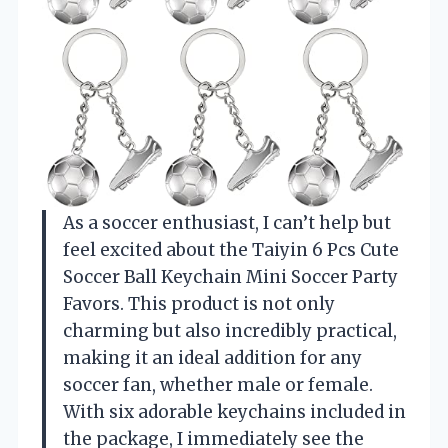
As a soccer enthusiast, I can’t help but
feel excited about the Taiyin 6 Pcs Cute
Soccer Ball Keychain Mini Soccer Party
Favors. This product is not only
charming but also incredibly practical,
making it an ideal addition for any
soccer fan, whether male or female.
With six adorable keychains included in
the package, I immediately see the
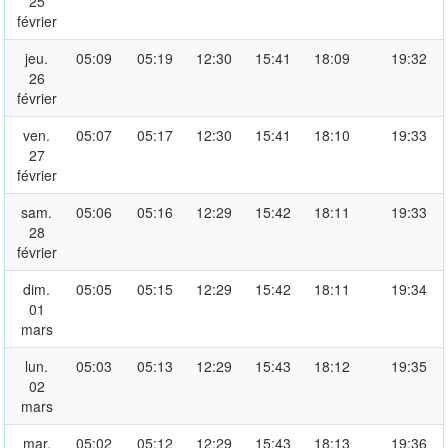
25
février
jeu.
05:09
05:19
12:30
15:41
18:09
19:32
26
février
ven.
05:07
05:17
12:30
15:41
18:10
19:33
27
février
sam.
05:06
05:16
12:29
15:42
18:11
19:33
28
février
dim.
05:05
05:15
12:29
15:42
18:11
19:34
01
mars
lun.
05:03
05:13
12:29
15:43
18:12
19:35
02
mars
mar.
05:02
05:12
12:29
15:43
18:13
19:36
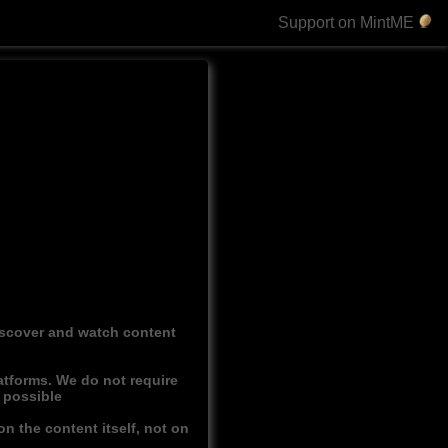
Support on MintME
discover and watch content
atforms. We do not require
r possible
n the content itself, not on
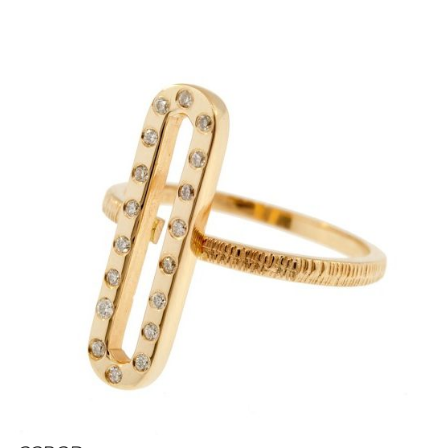
i
g
a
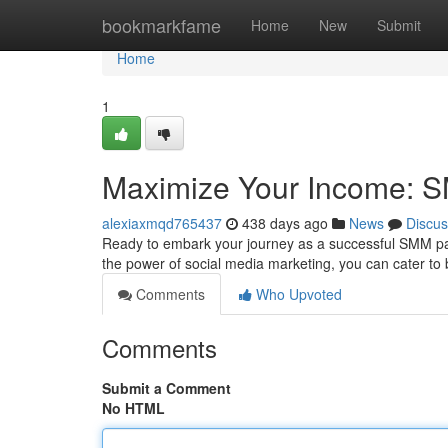
Home
bookmarkfame
Home
New
Submit
Home
1
Maximize Your Income: S
alexiaxmqd765437
438 days ago
News
Discus
Ready to embark your journey as a successful SMM panel r
the power of social media marketing, you can cater to
Comments
Who Upvoted
Comments
Submit a Comment
No HTML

○ ○ ○ ○ ○

Task statement
Show each line in the records above that contains the string "content", copied in full.

Answer to the problem
discover and watch content
n the content itself, not on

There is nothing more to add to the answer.